Spatial grounding data
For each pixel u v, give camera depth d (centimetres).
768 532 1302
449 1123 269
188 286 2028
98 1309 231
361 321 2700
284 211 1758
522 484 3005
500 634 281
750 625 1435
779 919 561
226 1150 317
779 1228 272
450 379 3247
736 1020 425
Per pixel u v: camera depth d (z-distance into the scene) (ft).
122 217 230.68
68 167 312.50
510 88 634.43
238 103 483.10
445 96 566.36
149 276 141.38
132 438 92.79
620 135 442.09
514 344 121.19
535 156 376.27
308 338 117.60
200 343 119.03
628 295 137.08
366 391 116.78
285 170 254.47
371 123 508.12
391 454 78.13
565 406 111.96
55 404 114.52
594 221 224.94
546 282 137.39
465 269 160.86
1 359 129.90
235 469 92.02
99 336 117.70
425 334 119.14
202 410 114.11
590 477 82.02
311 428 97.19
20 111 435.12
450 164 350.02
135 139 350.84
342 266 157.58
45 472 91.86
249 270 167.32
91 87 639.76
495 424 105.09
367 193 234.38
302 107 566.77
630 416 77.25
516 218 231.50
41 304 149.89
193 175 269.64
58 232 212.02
* * *
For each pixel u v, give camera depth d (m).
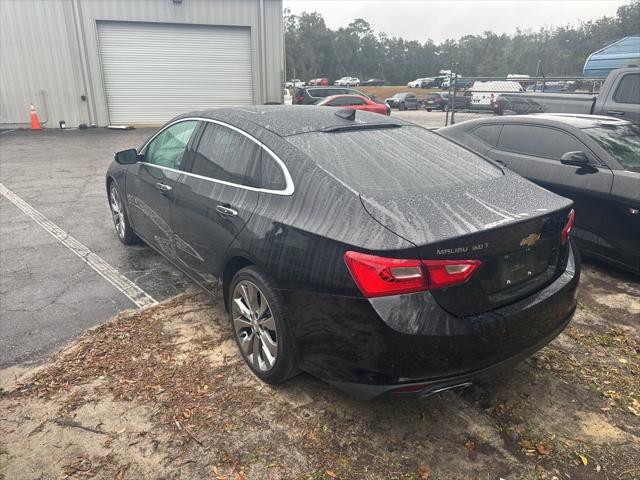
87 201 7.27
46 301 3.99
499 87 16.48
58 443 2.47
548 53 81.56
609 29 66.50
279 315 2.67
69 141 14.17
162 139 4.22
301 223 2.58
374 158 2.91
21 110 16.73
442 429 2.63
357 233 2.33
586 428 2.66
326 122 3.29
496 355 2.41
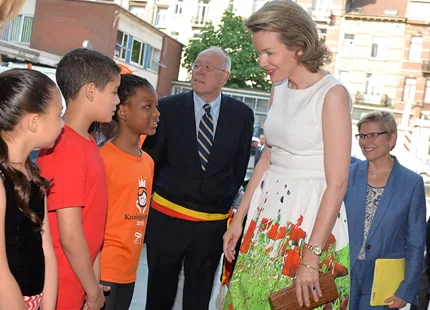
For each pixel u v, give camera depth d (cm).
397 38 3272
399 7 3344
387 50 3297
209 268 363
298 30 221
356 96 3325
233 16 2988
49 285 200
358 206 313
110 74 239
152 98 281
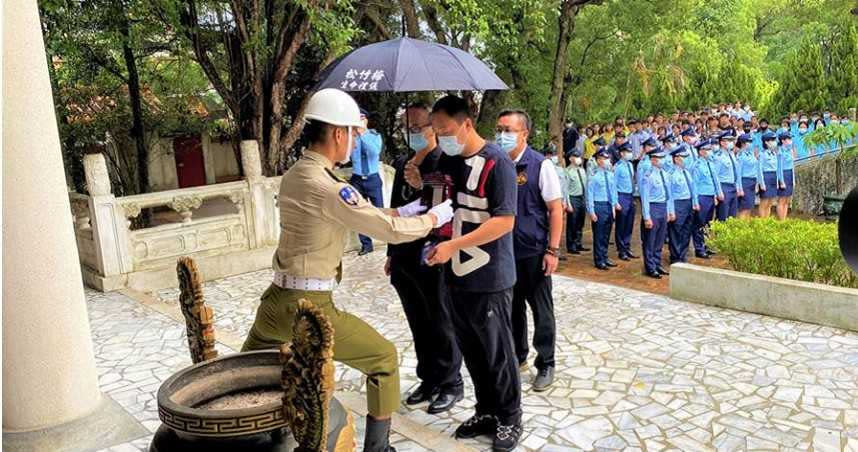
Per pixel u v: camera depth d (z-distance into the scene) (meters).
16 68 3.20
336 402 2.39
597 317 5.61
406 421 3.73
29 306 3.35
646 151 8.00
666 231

• Problem to work on
Scan the records above for the lines holding "465 269 160.86" and "58 232 212.02". Transcribe those two and every line between them word for word, and no others.

• Answer to this exercise
465 269 160.86
1 359 129.90
235 469 92.02
99 336 117.70
425 334 119.14
202 410 114.11
590 477 82.02
311 428 97.19
20 111 435.12
450 164 350.02
135 139 350.84
342 266 157.58
45 472 91.86
249 270 167.32
91 87 639.76
495 424 105.09
367 193 234.38
302 107 566.77
630 416 77.25
516 218 231.50
41 304 149.89
193 175 269.64
58 232 212.02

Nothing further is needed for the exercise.